Mexico is seen as “another attractive growth opportunity” with 70 stores currently. Said Weinberg, “We believe this market can support significant additional growth over the coming years. When complete, we believe that this transaction will also be accretive to earnings.”
In Skechers owned global retail business, sales increased 7.5 percent in the quarter due to sales increases of 3.3 percent domestically and 15.9 percent internationally. N a currency-neutral basis, sales jumped 20.4 percent. Worldwide comps inched up 1.1 percent in the quarter with a 3 percent increase internationally and 0.4 percent domestically.
For the full year, sales increased 12 percent due to an increase of 7.7 percent domestically 21.2 percent internationally. Domestically, gross margins climbed 450 basis points in the quarter and 160 basis points for the full year, due to improved pricing and a decrease in promotional activity.
Domestic e-commerce business grew 8.9 percent for the quarter and 11.6 percent for the year. Improved functionality, accessibility and user interfaces will be launched this year and company-owned sites will reach more countries.
Inventory was down 1.1 at the close of the quarter, its first year-over-year decline since 2012. Said John Vandemore, CFO, on the call, “This reflects our diligent management of inventory levels globally, while fulfilling requirements for our growth expectations and expanded retail store base.”
Regarding its outlook, Skechers said it expects first quarter sales will be in the range of $1.275 billion to $1.3 billion and EPS in the range of 70 to 75 cents. The guidance reflects some foreign-exchange headwinds, a shift in some sales from the first to the second quarter, due to the timing of Easter this year, and newer investments in India.
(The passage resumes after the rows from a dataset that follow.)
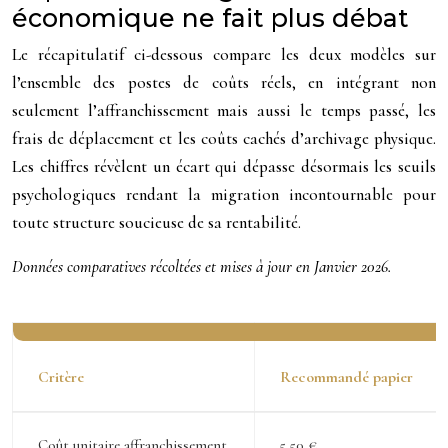
économique ne fait plus débat
Le récapitulatif ci-dessous compare les deux modèles sur
l’ensemble des postes de coûts réels, en intégrant non
seulement l’affranchissement mais aussi le temps passé, les
frais de déplacement et les coûts cachés d’archivage physique.
Les chiffres révèlent un écart qui dépasse désormais les seuils
psychologiques rendant la migration incontournable pour
toute structure soucieuse de sa rentabilité.
Données comparatives récoltées et mises à jour en Janvier 2026.
Critère
Recommandé papier
Coût unitaire affranchissement
5,50 €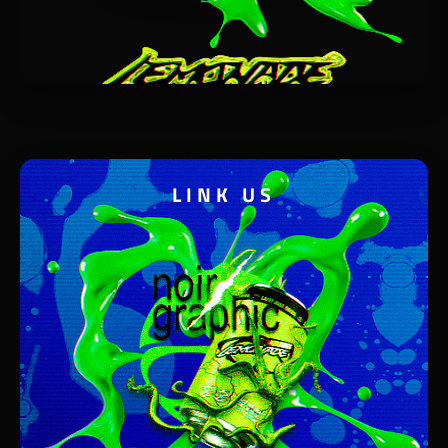
LINK US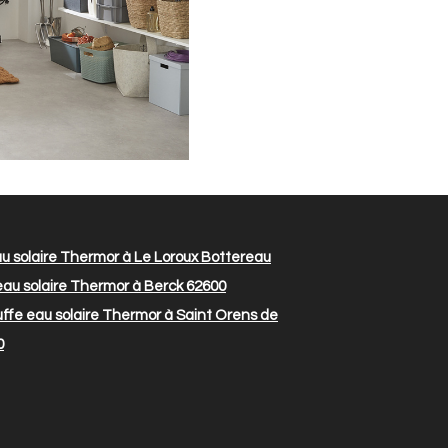
 solaire Thermor à Le Loroux Bottereau
au solaire Thermor à Berck 62600
fe eau solaire Thermor à Saint Orens de
0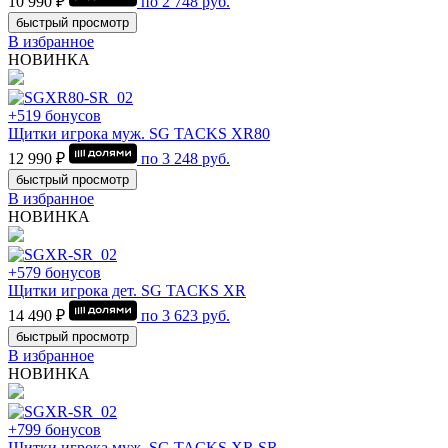
10 990 ₽
по
2 748
руб.
быстрый просмотр
В избранное
НОВИНКА
+519 бонусов
Щитки игрока муж. SG TACKS XR80
12 990 ₽
по
3 248
руб.
быстрый просмотр
В избранное
НОВИНКА
+579 бонусов
Щитки игрока дет. SG TACKS XR
14 490 ₽
по
3 623
руб.
быстрый просмотр
В избранное
НОВИНКА
+799 бонусов
Щитки игрока муж. SG TACKS XR SR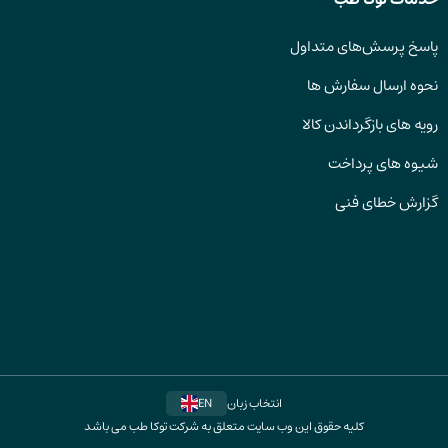
پاسخ پرسش‌های متداول
نحوه ارسال سفارش ها
رویه های بازگرداندن کالا
شیوه های پرداخت
گزارش خطای فنی
انتخاب زبان
EN
کلیه حقوق این وب سایت متعلق به شرکت توکا طب می باشد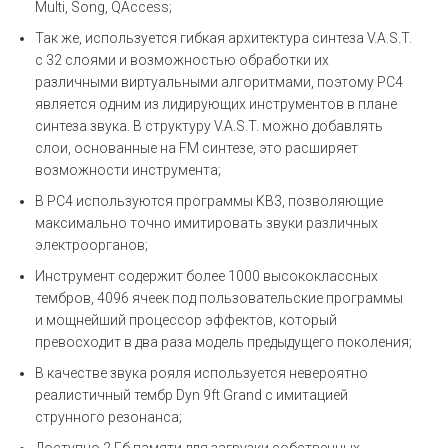
Multi, Song, QAccess;
Так же, используется гибкая архитектура синтеза V.A.S.T.
с 32 слоями и возможностью обработки их
различными виртуальными алгоритмами, поэтому PC4
является одним из лидирующих инструментов в плане
синтеза звука. В структуру V.A.S.T. можно добавлять
слои, основанные на FM синтезе, это расширяет
возможности инструмента;
В PC4 используются программы KB3, позволяющие
максимально точно имитировать звуки различных
электроорганов;
Инструмент содержит более 1000 высококлассных
тембров, 4096 ячеек под пользовательские программы
и мощнейший процессор эффектов, который
превосходит в два раза модель предыдущего поколения;
В качестве звука рояля используется невероятно
реалистичный тембр Dyn 9ft Grand с имитацией
струнного резонанса;
Доступно 2 Гб памяти для загрузки собственных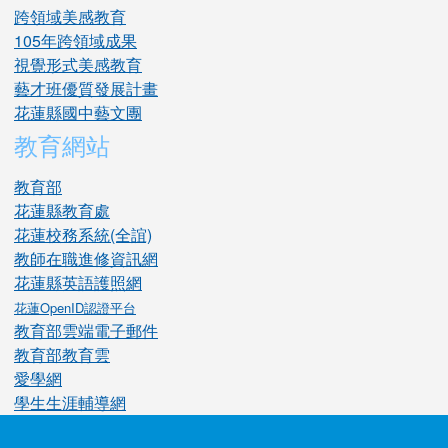
跨領域美感教育
105年跨領域成果
視覺形式美感教育
藝才班優質發展計畫
花蓮縣國中藝文團
教育網站
教育部
花蓮縣教育處
花蓮校務系統(全誼)
教師在職進修資訊網
花蓮縣英語護照網
花蓮OpenID認證平台
教育部雲端電子郵件
教育部教育雲
愛學網
學生生涯輔導網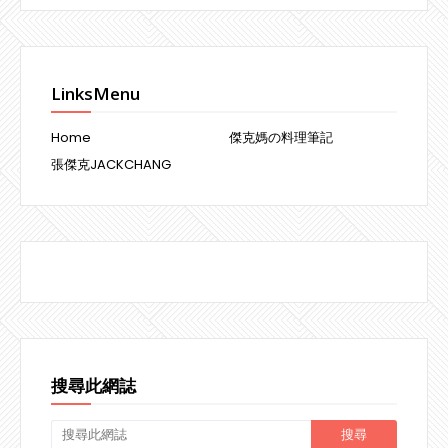
LinksMenu
Home
傑克媽の料理筆記
張傑克JACKCHANG
搜尋此網誌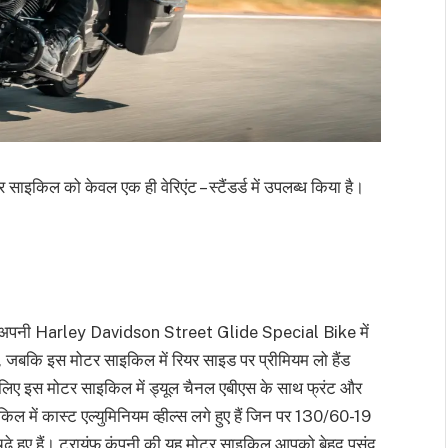
साइकिल को केवल एक ही वेरिएंट – स्टैंडर्ड में उपलब्ध किया है।
पनी ने अपनी Harley Davidson Street Glide Special Bike में
 हैं, जबकि इस मोटर साइकिल में रियर साइड पर प्रीमियम लो हैंड
 के लिए इस मोटर साइकिल में ड्यूल चैनल एबीएस के साथ फ्रंट और
किल में कास्ट एल्युमिनियम व्हील्स लगे हुए हैं जिन पर 130/60-19
ढ़े हुए हैं। ट्रायंफ कंपनी की यह मोटर साइकिल आपको बेहद पसंद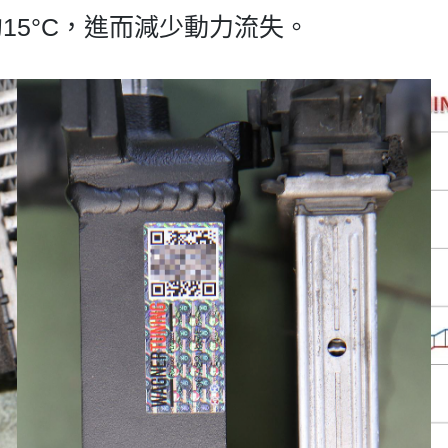
15°C，進而減少動力流失。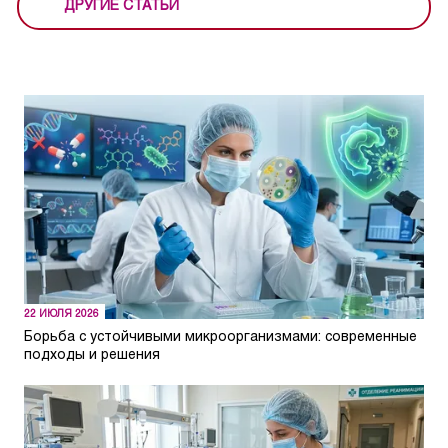
ДРУГИЕ СТАТЬИ
22 ИЮЛЯ 2026
Борьба с устойчивыми микроорганизмами: современные
подходы и решения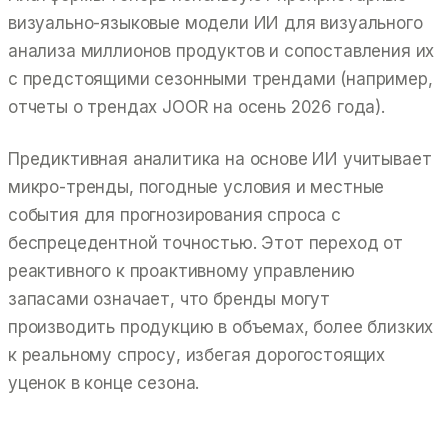
визуально-языковые модели ИИ для визуального
анализа миллионов продуктов и сопоставления их
с предстоящими сезонными трендами (например,
отчеты о трендах JOOR на осень 2026 года).
Предиктивная аналитика на основе ИИ учитывает
микро-тренды, погодные условия и местные
события для прогнозирования спроса с
беспрецедентной точностью. Этот переход от
реактивного к проактивному управлению
запасами означает, что бренды могут
производить продукцию в объемах, более близких
к реальному спросу, избегая дорогостоящих
уценок в конце сезона.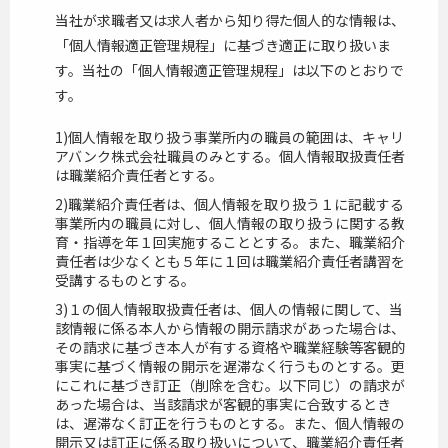
当社が求職者又は求人者から知り得た個人的な情報は、
「個人情報適正管理規程」に基づき適正に取り扱いま
す。当社の「個人情報適正管理規程」は以下のとおりで
す。
1)個人情報を取り扱う事業所内の職員の範囲は、キャリ
アバンク株式会社職員のみとする。個人情報取扱責任者
は職業紹介責任者とする。
2)職業紹介責任者は、個人情報を取り扱う１に記載する
事業所内の職員に対し、個人情報の取り扱うに関する教
育・指導を年１回実施することとする。また、職業紹介
責任者は少なくとも５年に１回は職業紹介責任者講習を
受講するものとする。
3)１の個人情報取扱責任者は、個人の情報に関して、当
該情報に係る本人から情報の開示請求があった場合は、
その請求に基づき本人が有する資格や職業経験等客観的
事実に基づく情報の開示を遅滞なく行うものとする。更
にこれに基づき訂正（削除を含む。以下同じ）の請求が
あった場合は、当該請求が客観的事実に合致するとき
は、遅滞なく訂正を行うものとする。また、個人情報の
開示又は訂正に係る取り扱いについて、職業紹介責任者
The year-ago period also included an unusual benefit of 7 cents a share from the tax reform.
In the Q&A session, Weinberg said Skechers’ moves to add more fashion-forward product to the line is helping attract a younger consumer. He elaborated, “I think on a worldwide basis, we continue to push the brand and deliver styles in the newer looks and continue to trend significantly younger. And it’s now beginning to happen in the U.S. as well. So, we are all positive about our brand offerings, our product offerings and anticipate we will solidify a significantly larger demographic, but we are getting more brand acceptance everywhere in the world.”
Weinberg also said that while the company is only now receiving initial orders getting for the back half of the year, the company is seeing “very good feedback”
Said Weinberg, “We had a very good January, on top of what was a significantly high growth incoming order rate last January, so that makes it look even more solid. So, we are getting good reception and we’re getting good sell-throughs from the current line that’s out there, so I think we all here feel very positive about the transition into Fall, holiday and potentially even increased acceleration as we get there.”